Earlier Wednesday, a representative of Quest Energy, a subsidiary of American Resources Corporation, had come to the protest site with about a troop of about 30 company employees and asked the protesters to leave the tracks, Davidson said.
The protesting miners, which had reduced to a group of five, refused to leave until they were paid, he said.
“They went back and said, ‘Just pay them guys and get them the hell off the track,’” Davidson said.
Later that day, the five men who remained were paid in full, and were given an advanced paycheck that was originally scheduled to be issued Friday.
Davidson, who worked at the company’s Carnegie mine, had already been laid off, but the men who had not officially lost their jobs were given assurance that they would not be fired in retaliation for their roles at the protest, he said.
The protest began Monday when two miners blocked a train hauling coal from a mine owned by American Resources Corporation. At that time, the company owed the men for more than two weeks of work.
Monday night, more miners and their wives arrived to the tracks, lit a bonfire, and swapped stories about the struggles they had suffered from the lack of payment.
One miner, a father of two small children, said the power company had come to turn off his electricity earlier that day. Another said he was late on his mortgage payment and worried that he could lose his house. Melissa Collins, the wife of one of the two miners who kicked off the protest, said, “If it hadn’t been for my mom, I don’t know how we would’ve made it.”
By late Tuesday, many miners had returned to their homes. Those who remained said they had been paid for two weeks of work, but were still owed overtime pay and vacation days, and had pledged to hold fast until the company made good on those remaining expenses.

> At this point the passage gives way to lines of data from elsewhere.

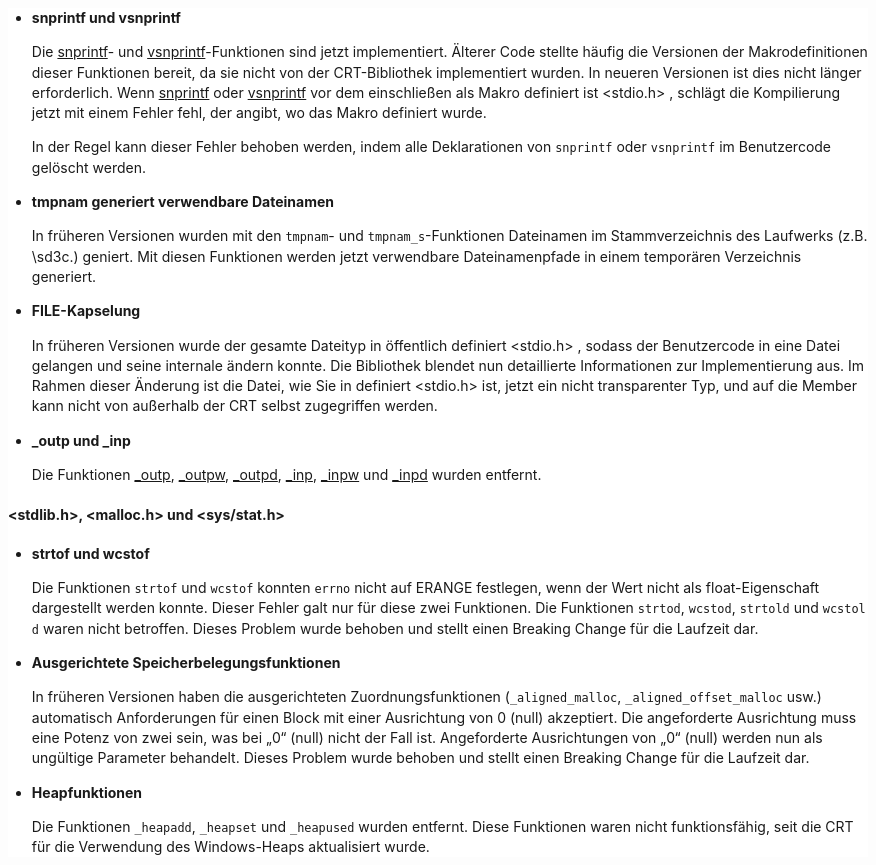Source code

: - **snprintf und vsnprintf**

   Die [snprintf](../c-runtime-library/reference/snprintf-snprintf-snprintf-l-snwprintf-snwprintf-l.md)- und [vsnprintf](../c-runtime-library/reference/vsnprintf-vsnprintf-vsnprintf-l-vsnwprintf-vsnwprintf-l.md)-Funktionen sind jetzt implementiert. Älterer Code stellte häufig die Versionen der Makrodefinitionen dieser Funktionen bereit, da sie nicht von der CRT-Bibliothek implementiert wurden. In neueren Versionen ist dies nicht länger erforderlich. Wenn [snprintf](../c-runtime-library/reference/snprintf-snprintf-snprintf-l-snwprintf-snwprintf-l.md) oder [vsnprintf](../c-runtime-library/reference/vsnprintf-vsnprintf-vsnprintf-l-vsnwprintf-vsnwprintf-l.md) vor dem einschließen als Makro definiert ist \<stdio.h> , schlägt die Kompilierung jetzt mit einem Fehler fehl, der angibt, wo das Makro definiert wurde.

   In der Regel kann dieser Fehler behoben werden, indem alle Deklarationen von `snprintf` oder `vsnprintf` im Benutzercode gelöscht werden.

- **tmpnam generiert verwendbare Dateinamen**

   In früheren Versionen wurden mit den `tmpnam`- und `tmpnam_s`-Funktionen Dateinamen im Stammverzeichnis des Laufwerks (z.B. \sd3c.) geniert. Mit diesen Funktionen werden jetzt verwendbare Dateinamenpfade in einem temporären Verzeichnis generiert.

- **FILE-Kapselung**

   In früheren Versionen wurde der gesamte Dateityp in öffentlich definiert \<stdio.h> , sodass der Benutzercode in eine Datei gelangen und seine internale ändern konnte. Die Bibliothek blendet nun detaillierte Informationen zur Implementierung aus. Im Rahmen dieser Änderung ist die Datei, wie Sie in definiert \<stdio.h> ist, jetzt ein nicht transparenter Typ, und auf die Member kann nicht von außerhalb der CRT selbst zugegriffen werden.

- **_outp und _inp**

   Die Funktionen [_outp](../c-runtime-library/outp-outpw-outpd.md), [_outpw](../c-runtime-library/outp-outpw-outpd.md), [_outpd](../c-runtime-library/outp-outpw-outpd.md), [_inp](../c-runtime-library/inp-inpw-inpd.md), [_inpw](../c-runtime-library/inp-inpw-inpd.md) und [_inpd](../c-runtime-library/inp-inpw-inpd.md) wurden entfernt.

#### <a name="stdlibh-malloch-and-sysstath"></a>\<stdlib.h>, \<malloc.h> und \<sys/stat.h>

- **strtof und wcstof**

   Die Funktionen `strtof` und `wcstof` konnten `errno` nicht auf ERANGE festlegen, wenn der Wert nicht als float-Eigenschaft dargestellt werden konnte. Dieser Fehler galt nur für diese zwei Funktionen. Die Funktionen `strtod`, `wcstod`, `strtold` und `wcstold` waren nicht betroffen. Dieses Problem wurde behoben und stellt einen Breaking Change für die Laufzeit dar.

- **Ausgerichtete Speicherbelegungsfunktionen**

   In früheren Versionen haben die ausgerichteten Zuordnungsfunktionen (`_aligned_malloc`, `_aligned_offset_malloc` usw.) automatisch Anforderungen für einen Block mit einer Ausrichtung von 0 (null) akzeptiert. Die angeforderte Ausrichtung muss eine Potenz von zwei sein, was bei „0“ (null) nicht der Fall ist. Angeforderte Ausrichtungen von „0“ (null) werden nun als ungültige Parameter behandelt. Dieses Problem wurde behoben und stellt einen Breaking Change für die Laufzeit dar.

- **Heapfunktionen**

   Die Funktionen `_heapadd`, `_heapset` und `_heapused` wurden entfernt. Diese Funktionen waren nicht funktionsfähig, seit die CRT für die Verwendung des Windows-Heaps aktualisiert wurde.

Gov. Andy Beshear responded to the protest by promising strict enforcement of a state law that requires many coal and construction companies to post a bond with the Labor Cabinet to protect employee wages. Beshear said he believed that none of American Resources Corporation’s subsidiaries had posted the bond.
Beshear said his administration will hold American Resources Corporation and its subsidiaries accountable for that bond, will do the same for every other coal company that would be required to pay.
“Similarly, we are going back through and reviewing each and every operation to make sure we are protecting our workers,” he said. “We as an administration are committed to making sure that we get this right.”
Late Wednesday, the five remaining protesters had received their payments. They promptly packed up and left, Davidson said.
Asked how he felt about their success, Davidson said the protest proved “very effective.”
“I hated that it had to happen like it did, but enough is enough in my book,” Davidson said. “When you get to the point when you have to scrape change to buy anything, a gallon of milk or whatever, it’s pretty rough.”